Exploring Conformational Transitions of RNA Dimers via Machine Learning Potentials

RNA is a flexible biopolymer that adopts diverse conformations while forming structural motifs essential for its function. Classical RNA force fields often show limited transferability and inefficient sampling of transitions between stable states, particularly in moderately large RNA. To address these limitations, quantum-informed machine learning (ML) potentials have recently emerged as a promising alternative, offering improved accuracy and transferability relative to classical force fields. Here, we assess ML potentials for exploring RNA conformations using the adenine-adenine dinucleoside monophosphate (ApA) dimer, a fundamental RNA building block. We generated an extensive quantum-mechanical (QM) dataset for ApA conformations obtained from temperature replica exchange molecular dynamics (TREMD) simulations. Despite its small size, the ApA dimer exhibits six conformations in which quantum effects and solvent-mediated interactions play crucial roles. Using this dataset, we parameterized ML potentials based on the equivariant MACE architecture and informed by both ab-initio and semi-empirical data.

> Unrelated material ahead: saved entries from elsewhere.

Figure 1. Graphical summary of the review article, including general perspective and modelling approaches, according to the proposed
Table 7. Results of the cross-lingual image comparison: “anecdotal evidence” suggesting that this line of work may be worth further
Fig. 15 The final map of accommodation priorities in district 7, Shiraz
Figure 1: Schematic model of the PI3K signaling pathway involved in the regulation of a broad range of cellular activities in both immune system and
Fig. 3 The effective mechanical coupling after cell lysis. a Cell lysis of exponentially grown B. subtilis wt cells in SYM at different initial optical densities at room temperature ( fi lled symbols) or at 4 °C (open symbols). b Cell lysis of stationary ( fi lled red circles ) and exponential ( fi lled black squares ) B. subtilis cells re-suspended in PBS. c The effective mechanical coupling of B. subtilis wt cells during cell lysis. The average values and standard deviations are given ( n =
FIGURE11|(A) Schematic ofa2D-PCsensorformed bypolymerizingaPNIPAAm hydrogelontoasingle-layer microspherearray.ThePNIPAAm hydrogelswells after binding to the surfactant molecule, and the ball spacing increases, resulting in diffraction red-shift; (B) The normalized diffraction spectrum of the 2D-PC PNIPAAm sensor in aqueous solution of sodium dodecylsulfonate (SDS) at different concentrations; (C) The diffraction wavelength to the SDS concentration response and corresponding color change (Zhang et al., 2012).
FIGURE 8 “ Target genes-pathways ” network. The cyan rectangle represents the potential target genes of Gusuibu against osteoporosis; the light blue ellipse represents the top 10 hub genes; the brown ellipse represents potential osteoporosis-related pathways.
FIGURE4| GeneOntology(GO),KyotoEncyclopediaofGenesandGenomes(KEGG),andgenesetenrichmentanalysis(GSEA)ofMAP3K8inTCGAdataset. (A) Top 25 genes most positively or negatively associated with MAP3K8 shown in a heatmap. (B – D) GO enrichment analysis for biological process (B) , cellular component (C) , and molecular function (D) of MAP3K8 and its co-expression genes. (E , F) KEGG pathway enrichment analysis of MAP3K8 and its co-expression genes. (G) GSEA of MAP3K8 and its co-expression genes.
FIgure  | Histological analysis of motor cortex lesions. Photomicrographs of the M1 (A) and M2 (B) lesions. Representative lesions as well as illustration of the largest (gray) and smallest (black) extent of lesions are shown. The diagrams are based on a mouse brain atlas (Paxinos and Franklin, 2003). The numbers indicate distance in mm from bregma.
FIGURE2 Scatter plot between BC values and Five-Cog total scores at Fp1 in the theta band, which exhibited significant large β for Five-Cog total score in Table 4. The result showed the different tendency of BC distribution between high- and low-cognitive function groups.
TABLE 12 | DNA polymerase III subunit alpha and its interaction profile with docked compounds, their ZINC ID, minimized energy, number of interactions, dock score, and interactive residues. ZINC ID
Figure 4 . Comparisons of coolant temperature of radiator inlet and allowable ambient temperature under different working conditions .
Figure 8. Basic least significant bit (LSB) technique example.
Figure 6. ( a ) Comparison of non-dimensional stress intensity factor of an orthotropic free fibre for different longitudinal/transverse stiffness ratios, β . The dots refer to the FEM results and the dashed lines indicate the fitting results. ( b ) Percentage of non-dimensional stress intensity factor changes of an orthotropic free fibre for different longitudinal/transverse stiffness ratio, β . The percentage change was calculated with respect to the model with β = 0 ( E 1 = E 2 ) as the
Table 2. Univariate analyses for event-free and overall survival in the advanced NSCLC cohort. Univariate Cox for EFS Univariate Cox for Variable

The resulting potentials reproduce key conformational features of the ApA system, including base stacking, sugar puckering, and backbone flexibility, and provide broader coverage of structural transitions than the general-purpose SO3LR and MACE-OFF24 models. These findings highlight the importance of quantum-accurate RNA force fields towards the structural and energetic characterization of RNA complexes.